A huge work has been done to "rehabilitate" these companions in the eyes of the law and public opinion. But we refuse sharply to participate in this, and prefer to reaffirm that these companions were not innocent, and that is why we wish to salute their memory and "rehabilitate" our turn to celebrate their insurrectionary struggle.

Further, he wrote:

Obviously, this attempt insurgency was a technical failure, but what we learned from all this is that it is possible to try something, and it will be perfect over the attempts. As revolutionaries, this piece of history is directly in the book of our experience and a memory, rather than locking us into a distant folklore, should help us think this an existing that it remains to destroy [ 5 ].

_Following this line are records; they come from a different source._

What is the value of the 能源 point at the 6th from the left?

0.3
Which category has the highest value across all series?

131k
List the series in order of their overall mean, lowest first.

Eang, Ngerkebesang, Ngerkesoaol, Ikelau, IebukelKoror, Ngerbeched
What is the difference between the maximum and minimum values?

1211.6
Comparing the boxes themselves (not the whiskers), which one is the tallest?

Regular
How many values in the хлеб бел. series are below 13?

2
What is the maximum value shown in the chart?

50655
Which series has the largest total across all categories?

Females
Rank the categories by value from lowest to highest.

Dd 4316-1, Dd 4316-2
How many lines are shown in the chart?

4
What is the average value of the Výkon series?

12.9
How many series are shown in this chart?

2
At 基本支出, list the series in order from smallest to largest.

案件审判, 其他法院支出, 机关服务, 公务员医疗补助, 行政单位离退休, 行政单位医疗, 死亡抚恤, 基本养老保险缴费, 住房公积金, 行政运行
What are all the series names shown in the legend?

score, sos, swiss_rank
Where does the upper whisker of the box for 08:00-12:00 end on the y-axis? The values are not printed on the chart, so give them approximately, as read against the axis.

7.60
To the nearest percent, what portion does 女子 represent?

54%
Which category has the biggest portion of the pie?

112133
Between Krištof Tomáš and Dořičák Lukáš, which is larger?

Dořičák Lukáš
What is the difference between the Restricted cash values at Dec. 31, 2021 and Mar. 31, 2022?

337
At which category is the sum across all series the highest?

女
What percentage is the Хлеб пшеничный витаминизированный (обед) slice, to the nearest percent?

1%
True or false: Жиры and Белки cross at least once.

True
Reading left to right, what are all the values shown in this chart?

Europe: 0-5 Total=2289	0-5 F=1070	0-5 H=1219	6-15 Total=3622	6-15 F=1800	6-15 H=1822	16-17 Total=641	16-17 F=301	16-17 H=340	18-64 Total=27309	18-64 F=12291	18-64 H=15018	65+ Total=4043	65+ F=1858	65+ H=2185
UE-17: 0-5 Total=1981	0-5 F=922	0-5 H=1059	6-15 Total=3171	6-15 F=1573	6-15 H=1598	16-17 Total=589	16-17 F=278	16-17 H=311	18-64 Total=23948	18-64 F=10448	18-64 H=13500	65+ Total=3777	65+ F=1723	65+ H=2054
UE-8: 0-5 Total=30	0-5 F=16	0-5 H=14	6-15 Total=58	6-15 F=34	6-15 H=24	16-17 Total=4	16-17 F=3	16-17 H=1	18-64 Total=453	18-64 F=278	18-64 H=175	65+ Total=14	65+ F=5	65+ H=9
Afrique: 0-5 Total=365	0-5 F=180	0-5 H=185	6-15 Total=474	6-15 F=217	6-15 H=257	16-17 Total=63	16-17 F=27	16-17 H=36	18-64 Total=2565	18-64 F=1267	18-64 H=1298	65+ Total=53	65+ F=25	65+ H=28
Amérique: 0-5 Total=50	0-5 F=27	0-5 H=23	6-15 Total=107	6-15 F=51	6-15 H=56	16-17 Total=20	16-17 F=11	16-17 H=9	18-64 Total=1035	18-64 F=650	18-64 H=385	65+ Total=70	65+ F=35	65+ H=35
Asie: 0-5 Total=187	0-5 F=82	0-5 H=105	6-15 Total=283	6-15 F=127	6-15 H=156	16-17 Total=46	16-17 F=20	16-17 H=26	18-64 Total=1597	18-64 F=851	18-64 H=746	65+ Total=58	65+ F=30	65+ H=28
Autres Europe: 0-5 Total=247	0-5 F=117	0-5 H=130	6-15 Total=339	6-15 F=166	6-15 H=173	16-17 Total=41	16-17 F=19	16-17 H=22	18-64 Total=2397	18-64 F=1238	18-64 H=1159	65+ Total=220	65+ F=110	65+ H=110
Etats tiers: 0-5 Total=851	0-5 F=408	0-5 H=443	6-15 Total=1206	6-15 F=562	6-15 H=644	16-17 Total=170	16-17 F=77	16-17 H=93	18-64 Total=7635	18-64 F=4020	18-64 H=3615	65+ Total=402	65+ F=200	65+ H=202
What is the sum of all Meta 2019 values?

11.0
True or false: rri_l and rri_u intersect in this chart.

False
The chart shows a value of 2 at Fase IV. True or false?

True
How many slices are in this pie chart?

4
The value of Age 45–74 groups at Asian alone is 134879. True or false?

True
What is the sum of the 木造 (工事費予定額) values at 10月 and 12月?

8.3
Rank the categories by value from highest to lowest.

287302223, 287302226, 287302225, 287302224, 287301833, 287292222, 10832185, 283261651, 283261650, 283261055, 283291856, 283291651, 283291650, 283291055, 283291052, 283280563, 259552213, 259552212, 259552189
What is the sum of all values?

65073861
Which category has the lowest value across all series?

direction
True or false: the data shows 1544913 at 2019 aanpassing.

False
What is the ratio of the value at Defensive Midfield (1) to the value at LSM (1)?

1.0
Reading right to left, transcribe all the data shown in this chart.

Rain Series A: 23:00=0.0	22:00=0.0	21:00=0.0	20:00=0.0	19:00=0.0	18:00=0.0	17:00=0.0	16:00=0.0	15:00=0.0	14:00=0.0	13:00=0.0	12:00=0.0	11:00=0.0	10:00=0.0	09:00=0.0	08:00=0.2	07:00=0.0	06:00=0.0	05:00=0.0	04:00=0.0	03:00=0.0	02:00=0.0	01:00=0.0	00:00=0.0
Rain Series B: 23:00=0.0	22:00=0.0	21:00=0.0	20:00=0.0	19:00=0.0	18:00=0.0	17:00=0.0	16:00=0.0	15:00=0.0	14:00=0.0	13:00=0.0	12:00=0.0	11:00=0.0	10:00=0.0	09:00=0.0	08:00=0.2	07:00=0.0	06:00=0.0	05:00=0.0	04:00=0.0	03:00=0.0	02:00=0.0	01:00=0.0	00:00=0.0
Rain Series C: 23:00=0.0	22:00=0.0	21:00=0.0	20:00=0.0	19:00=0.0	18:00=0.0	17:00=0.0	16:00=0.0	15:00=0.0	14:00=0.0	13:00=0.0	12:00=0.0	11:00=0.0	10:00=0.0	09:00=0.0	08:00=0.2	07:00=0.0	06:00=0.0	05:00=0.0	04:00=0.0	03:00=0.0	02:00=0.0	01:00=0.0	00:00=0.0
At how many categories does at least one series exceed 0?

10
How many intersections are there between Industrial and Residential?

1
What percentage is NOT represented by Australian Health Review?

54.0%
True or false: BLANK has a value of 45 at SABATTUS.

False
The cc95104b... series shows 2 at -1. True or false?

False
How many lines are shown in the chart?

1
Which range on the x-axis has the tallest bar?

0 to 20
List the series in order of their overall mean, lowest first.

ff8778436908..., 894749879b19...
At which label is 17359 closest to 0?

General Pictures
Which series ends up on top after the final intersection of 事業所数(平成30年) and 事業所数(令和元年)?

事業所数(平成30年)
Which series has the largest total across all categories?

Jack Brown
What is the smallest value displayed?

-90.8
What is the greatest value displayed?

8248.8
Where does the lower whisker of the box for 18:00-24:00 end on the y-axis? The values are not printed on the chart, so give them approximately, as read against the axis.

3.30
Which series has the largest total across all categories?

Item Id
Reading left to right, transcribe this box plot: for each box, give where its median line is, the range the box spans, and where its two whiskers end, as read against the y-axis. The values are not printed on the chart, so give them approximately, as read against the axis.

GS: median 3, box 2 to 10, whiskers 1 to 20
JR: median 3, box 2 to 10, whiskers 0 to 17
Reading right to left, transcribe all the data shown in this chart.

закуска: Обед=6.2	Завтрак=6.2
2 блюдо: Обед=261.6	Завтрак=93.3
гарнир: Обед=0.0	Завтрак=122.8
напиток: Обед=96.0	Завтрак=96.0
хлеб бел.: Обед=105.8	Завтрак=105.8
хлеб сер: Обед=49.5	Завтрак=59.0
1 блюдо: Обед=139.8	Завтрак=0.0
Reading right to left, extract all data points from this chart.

I think, with the nuances made above, that the verdict was wrong and that historians have done their job. But I also think that there is considerable work to do to get the facts, especially in the United States where they occurred and where the link between these events and the May 1 are extraordinarily little known.

There is an important educational work to do. And since ignore the past is often condemned to reproduce the worst legacies, this educational work should be an opportunity to recall shaped warned against the ease with which the powers are exploiting these situations invoke terrorism or the threat of terrorism to justify their actions, before a population is maintained in fear.

Finally, I especially think this duty of memory should be an opportunity to remember the ideals for which these people have fought. Voltairine so aptly said I'll just quote it:

That's telling people that the only way out of poverty was to first learn what their rights on this land [that these five men were killed]. What they represented was a very high and noble ideal of the human race, and that it why they were hanged was to have preached to the common people - the common people who were also willing to hang in their ignorance, the court and prosecutors were in their malice! [...] These were men who had a more enlightened vision of human rights that most of their peers and who, moved by profound social sympathy, wished to share their vision with their peers by proclaiming in public [ 6 ].

This is what activism and ideals that I hold the greatest and most inspiring lesson of Haymarket Square.

Normand Baillargeon

Normand Baillargeon is an essayist and Quebec anarchist.
[ 1 ] Aviv Etrebilal, the five martyrs of Chicago: innocent or guilty?

[ 2 ] I am here my presentation of events in the order less power , Agone and Lux, many reissues. I also highly recommend, for his extraordinary iconography and collection of texts, Franklin Rosemont and David Roediger, Haymarket Scrapbook , Charles H. Kerr Publishing Co and AK Press, Oakland and Chicago, 2012

[ 3 ] Timothy Messer-Kruse, The Haymarket Conspiracy: Transatlantic Anarchist Network , University of Illinois Press, Champaign, 2012

[ 4 ] Henry David, The History of the Haymarket Affair , Russel and Russel, New York, 1936, p. 541

[ 5 ] It is interesting to read about this article by Eve Darian-Smith telling his stupor to discover the extent of the ignorance of his university students the facts of May 1st and history Haymarket. See: "Precedents of Injustice: Thinking about History in Law", Politics and Society, vol 41, 2008, pp. 61-81

[ 6 ] Voltairine, "November 11, 1887", in D'hope and reason , Lux, Montreal, 2008.